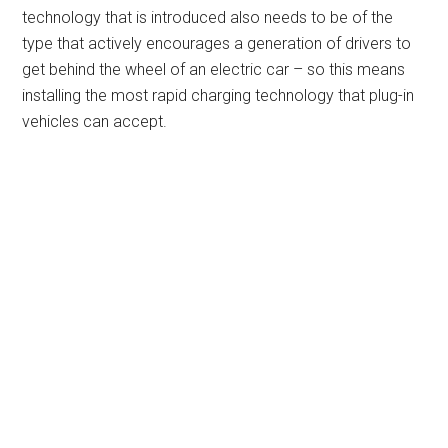
technology that is introduced also needs to be of the
type that actively encourages a generation of drivers to
get behind the wheel of an electric car – so this means
installing the most rapid charging technology that plug-in
vehicles can accept.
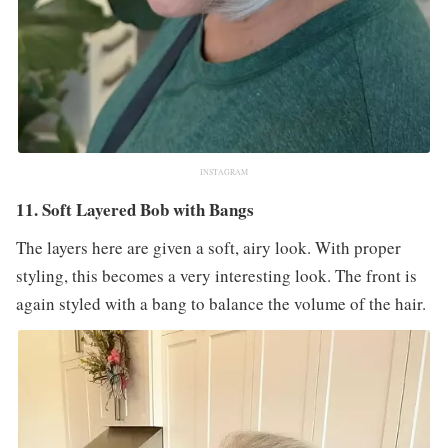
INSTAGRAM
11. Soft Layered Bob with Bangs
The layers here are given a soft, airy look. With proper
styling, this becomes a very interesting look. The front is
again styled with a bang to balance the volume of the hair.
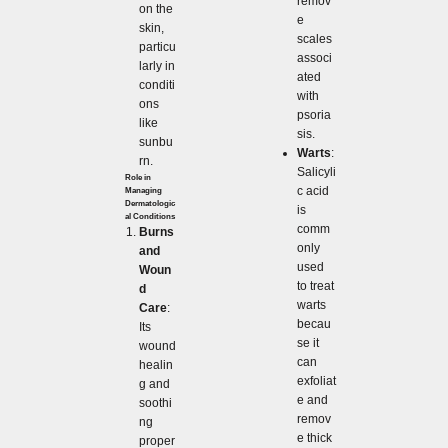
remov
on the
e
skin,
scales
particu
associ
larly in
ated
conditi
with
ons
psoria
like
sis.
sunbu
Warts
:
rn.
Salicyli
Role in
c acid
Managing
Dermatologic
is
al Conditions
comm
Burns
only
and
used
Woun
to treat
d
warts
Care
:
becau
Its
se it
wound
can
healin
exfoliat
g and
e and
soothi
remov
ng
e thick
proper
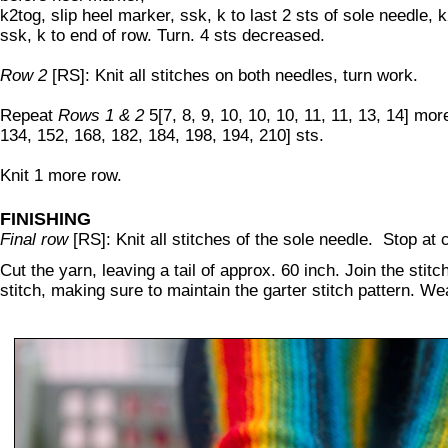
k2tog, slip heel marker, ssk, k to last 2 sts of sole needle, 
ssk, k to end of row. Turn. 4 sts decreased.
Row 2
[RS]: Knit all stitches on both needles, turn work.
Repeat
Rows 1 & 2
5[7, 8, 9, 10, 10, 10, 11, 11, 13, 14] mor
134, 152, 168, 182, 184, 198, 194, 210] sts.
Knit 1 more row.
FINISHING
Final row
[RS]: Knit all stitches of the sole needle. Stop at c
Cut the yarn, leaving a tail of approx. 60 inch. Join the stit
stitch, making sure to maintain the garter stitch pattern. We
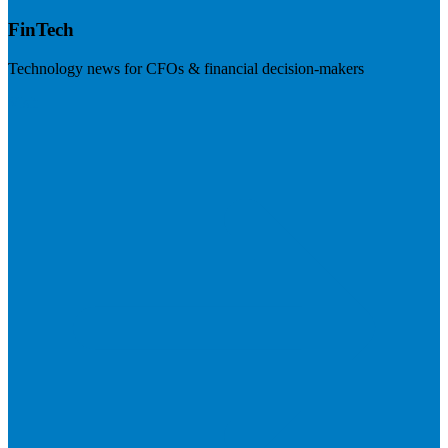
FinTech
Technology news for CFOs & financial decision-makers
Visit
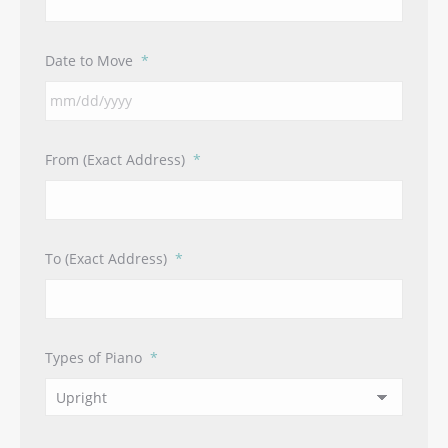
Date to Move
*
MM
From (Exact Address)
*
slash
DD
slash
YYYY
To (Exact Address)
*
Types of Piano
*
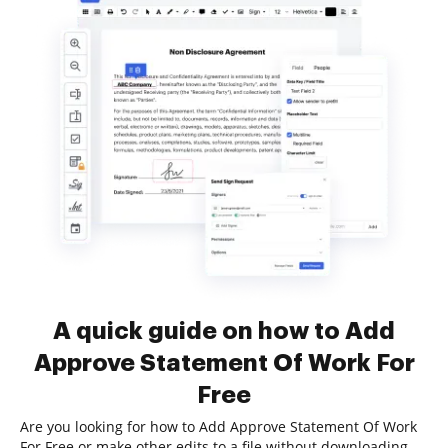
A quick guide on how to Add
Approve Statement Of Work For
Free
Are you looking for how to Add Approve Statement Of Work
For Free or make other edits to a file without downloading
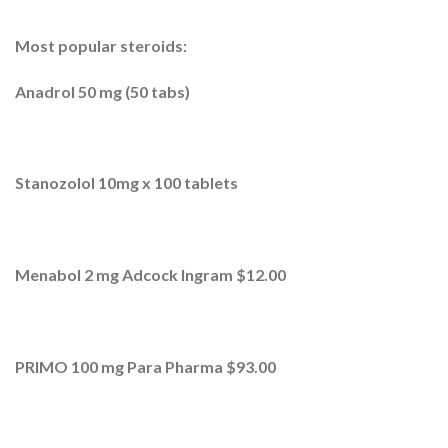
Most popular steroids:
Anadrol 50 mg (50 tabs)
Stanozolol 10mg x 100 tablets
Menabol 2 mg Adcock Ingram $12.00
PRIMO 100 mg Para Pharma $93.00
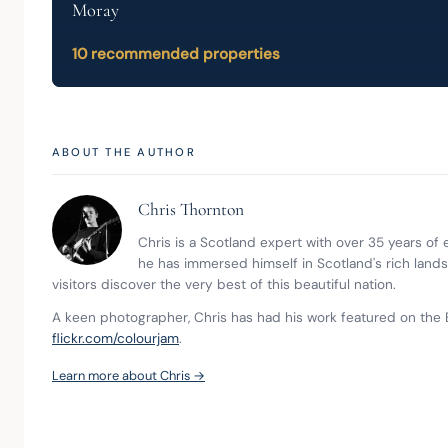
Moray
10 recommended properties
ABOUT THE AUTHOR
Chris Thornton
Chris is a Scotland expert with over 35 years of
he has immersed himself in Scotland's rich land
visitors discover the very best of this beautiful nation.
A keen photographer, Chris has had his work featured on the 
flickr.com/colourjam
.
Learn more about Chris →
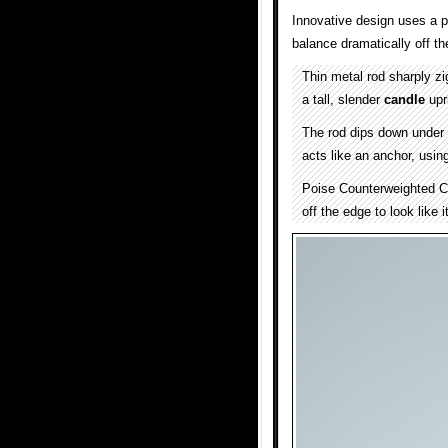
Innovative design uses a p
balance dramatically off t
Thin metal rod sharply z
a tall, slender
candle
upr
The rod dips down under 
acts like an anchor, usin
Poise Counterweighted C
off the edge to look like 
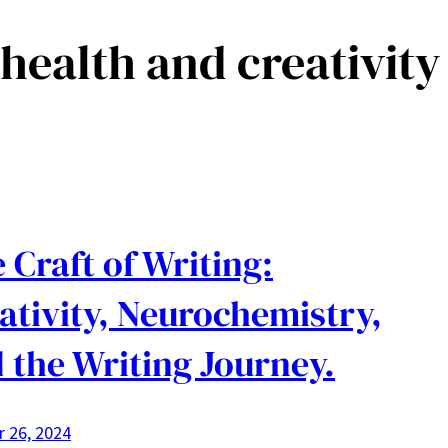
health and creativity
 Craft of Writing:
ativity, Neurochemistry,
 the Writing Journey.
 26, 2024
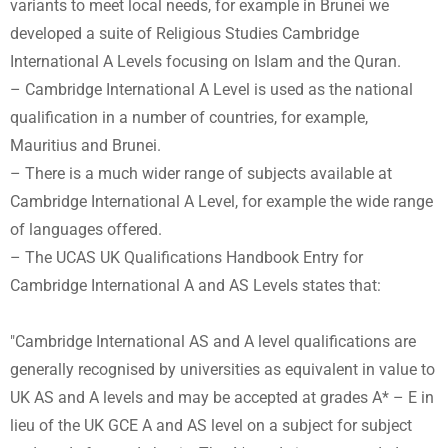
variants to meet local needs, for example in Brunei we
developed a suite of Religious Studies Cambridge
International A Levels focusing on Islam and the Quran.
– Cambridge International A Level is used as the national
qualification in a number of countries, for example,
Mauritius and Brunei.
– There is a much wider range of subjects available at
Cambridge International A Level, for example the wide range
of languages offered.
– The UCAS UK Qualifications Handbook Entry for
Cambridge International A and AS Levels states that:
"Cambridge International AS and A level qualifications are
generally recognised by universities as equivalent in value to
UK AS and A levels and may be accepted at grades A* – E in
lieu of the UK GCE A and AS level on a subject for subject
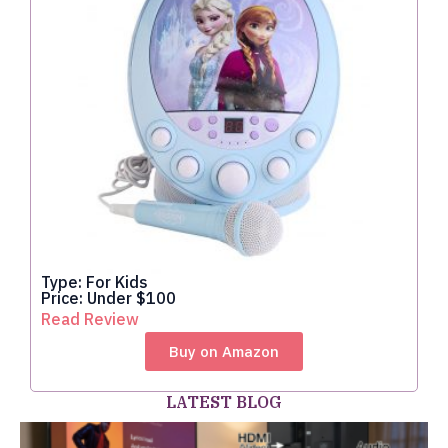
Type: For Kids
Price: Under $100
Read Review
Buy on Amazon
LATEST BLOG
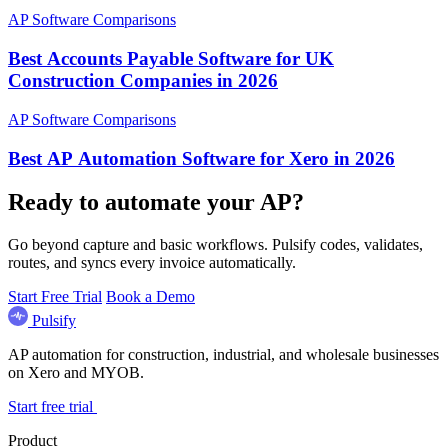
AP Software Comparisons
Best Accounts Payable Software for UK
Construction Companies in 2026
AP Software Comparisons
Best AP Automation Software for Xero in 2026
Ready to automate your AP?
Go beyond capture and basic workflows. Pulsify codes, validates,
routes, and syncs every invoice automatically.
Start Free Trial
Book a Demo
Pulsify
AP automation for construction, industrial, and wholesale businesses
on Xero and MYOB.
Start free trial
Product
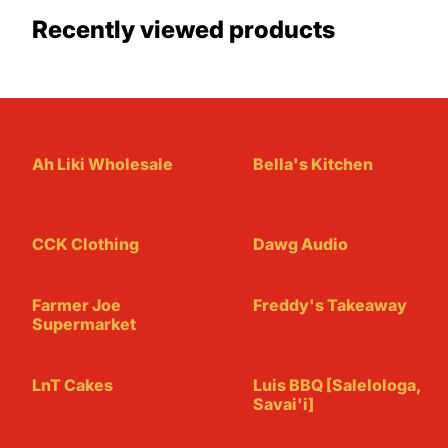
Recently viewed products
Ah Liki Wholesale
Bella's Kitchen
CCK Clothing
Dawg Audio
Farmer Joe
Freddy's Takeaway
Supermarket
LnT Cakes
Luis BBQ [Salelologa,
Savai'i]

### Task directions
Print, word for word, the lines above that run from the line containing "A keen photographer, Chris" to the line containing "subjects available at", both included. Keep the pictures out.

### Output for this task
A keen photographer, Chris has had his work featured on the 
flickr.com/colourjam
.
Learn more about Chris →
Innovative design uses a p
balance dramatically off t
Thin metal rod sharply z
a tall, slender
candle
upr
The rod dips down under 
acts like an anchor, usin
Poise Counterweighted C
off the edge to look like 
health and creativity
 Craft of Writing:
ativity, Neurochemistry,
 the Writing Journey.
 26, 2024
variants to meet local needs, for example in Brunei we
developed a suite of Religious Studies Cambridge
International A Levels focusing on Islam and the Quran.
– Cambridge International A Level is used as the national
qualification in a number of countries, for example,
Mauritius and Brunei.
– There is a much wider range of subjects available at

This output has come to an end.